Abstracts: Day 2
Tomaž Erjavec: (Keynote) Metadata as a Strategy of domain-specific Content Modelling
Intelligent storage and management of digital resources have become a key issue in all scientific disciplines. Concurrently, the term “metadata” itself has evolved beyond the context of library science to describing general aspects of content modelling and semantisation of digital objects.
The Text Encoding Initiative (TEI) Guidelines are a formal specification and accompanying documentation defining a vocabulary of XML elements, meant for the annotation of texts for scholarly purposes. TEI is widely used for the encoding of texts in digital libraries, esp. those with complex annotations. A required part of every TEI-conformant document is its meta-data, i.e. the teiHeader element, with a rich and detailed structure.
The talk illustrates our use of TEI, esp. the TEI header in the modelling of varied text types: digital manuscript editions, dictionaries and language corpora. The use of XML and TEI makes for a flexible and well-documented modelling framework, which can be easily integrated into Web based applications, with free text or complex metadata searches.
Thomas Burch & Andrea Rapp: Infrastructures for Digital Edition
The infrastructural projects introduced in this talk pursue different goals and methods, but can profit from one another to provide their users with optimal solutions.
The virtual research platform FuD, developed for the collaborative research centre 600 “Foreigness and Poverty”, facilitates the cooperation of projects from diverse humanistic and social science disciplines by providing a framework for work-, publication- and information processes based on the specific needs of its users.
The virtual research environment TextGrid is baded on Grid-Technology and develops central, generic services and tools for various humanistic and cultural science communities. The modular structure of both systems and their consideration for existing standards and interfaces allows for an exchange of data and the common development of certain services.
Walter Koch: Modelling and Implementation of webservice-based Vocabularies
The use of controlled vocabularies is a standard approach within documentation and information activities. Since the adventure of computers usage of printed material has been complemented by computerized access especially via the Internet. Global and immediate access to the Web have caused new means of use and integration of computerized and digitized vocabularies.
Based on the structural elements outlined in ANSI Z39.19 or related ISO standards the author together with AIT – Angewandte Informationstechnik Forschungsgesellschaft mbH has developed a SOAP/WSDL based WebService which supports different structures as lists, taxonomies or thesauri. This service supports the retrieval of topics or concepts (identified by a term) using metadata connected with them using boolean logic which also supports facetted searches. As the result of such a service not only metadata related to a term is available, but the semantic structure in which a concept is embedded will be returned, too.
In the presentation examples will be given how authority files or thesauri have been implemented, among them TGN - the Thesaurus of Geographic Names (integrated in museum collection management systems) - or the IconClass classification system.

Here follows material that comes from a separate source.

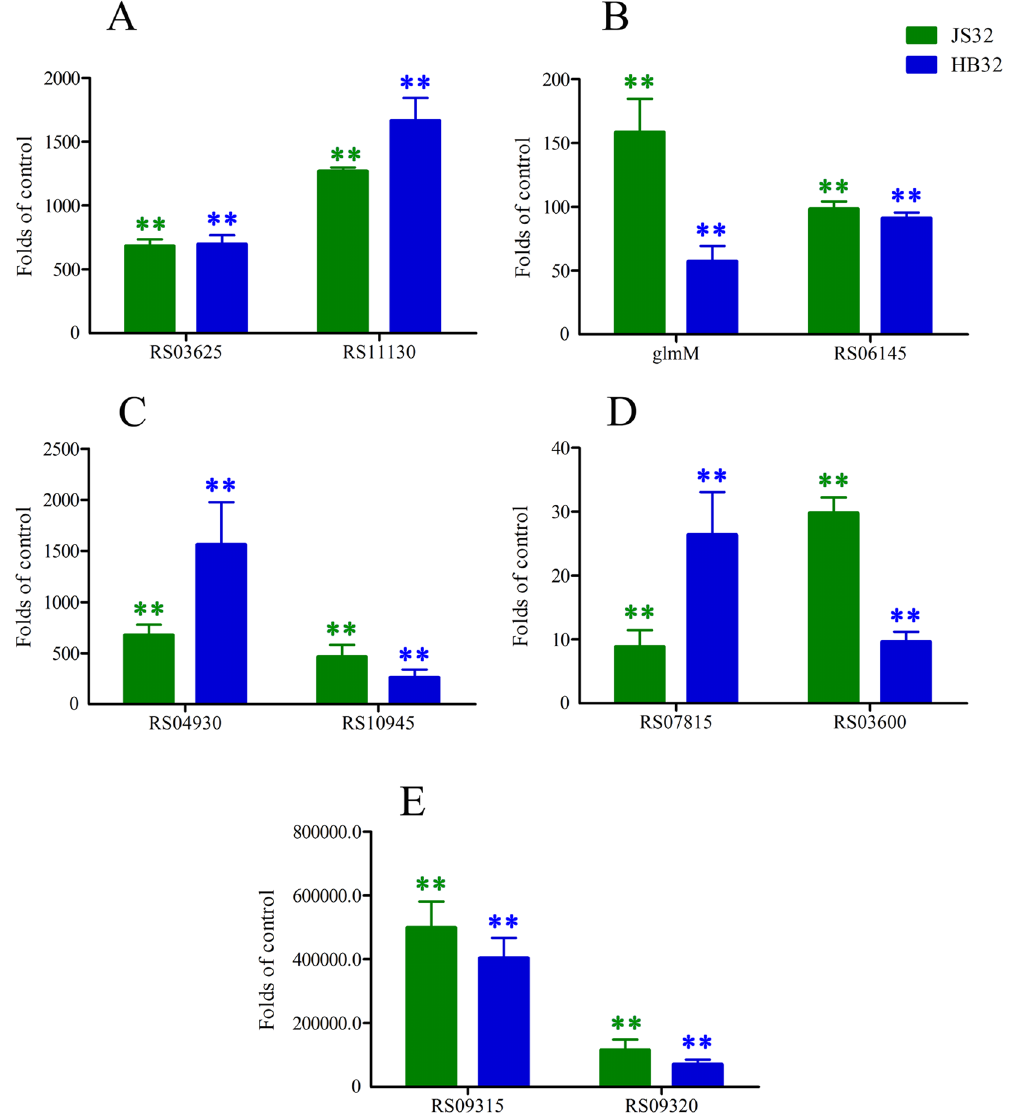
Figure 8. The differential expression on relative mRNA abundance of Ten genes in JS32 and HB32 compared with JS0135 . Control, the value = 1, Values are mean ± SD. * Presents statistically significant p ≤ 0.05, ** presents extremely significant p ≤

Other aspects include the use of vocabularies in multilingual applications (demonstrated by projects of Europeana, the European Digital Library), visualization of semantic networks based on XTM-TopicMaps and the access to vocabulary WebServices in a modern Cloud Storage and Computing environment.
Monika Hagedorn-Saupe: Metadata Harvesting in the European context
In the field of cultural heritage there is a wide range of databases in use to document the books, museum objects, maps, films a.s.o. In order to make information on cultural heritage available throughout Europe and to allow easy access for scientists as well as the general public, a joint initiative on a European level has been put into place: the portal www.europeana.eu.
Experts from the fields of libraries, museums, archives and media archives are working together in several European projects to build up Europeana. Currently, a beta-version of the portal is online - already comprising about five million objects. The metadata-format currently used is a basic one: ESE (an extended Dublin Core), based on a more librarian approach. In the museum field working groups in the US, CDWA-lite has been developed, mainly for art museums. In Germany a working group has developed the harvesting museumdat, which is based on CDWAlite, but extended in order to serve also other type of museum collections. Within the ATHENA project, which aims especially to support museums in delivering their data to Europeana, the museumdat standard has been crosschecked and further enriched by the UK standard SPECTRUM.
By applying those standards it is much easier for museums to provide their data not only to Europeana, but also to national, regional and also thematic portals, thus allowing to link knowledge much more than was possible in the past.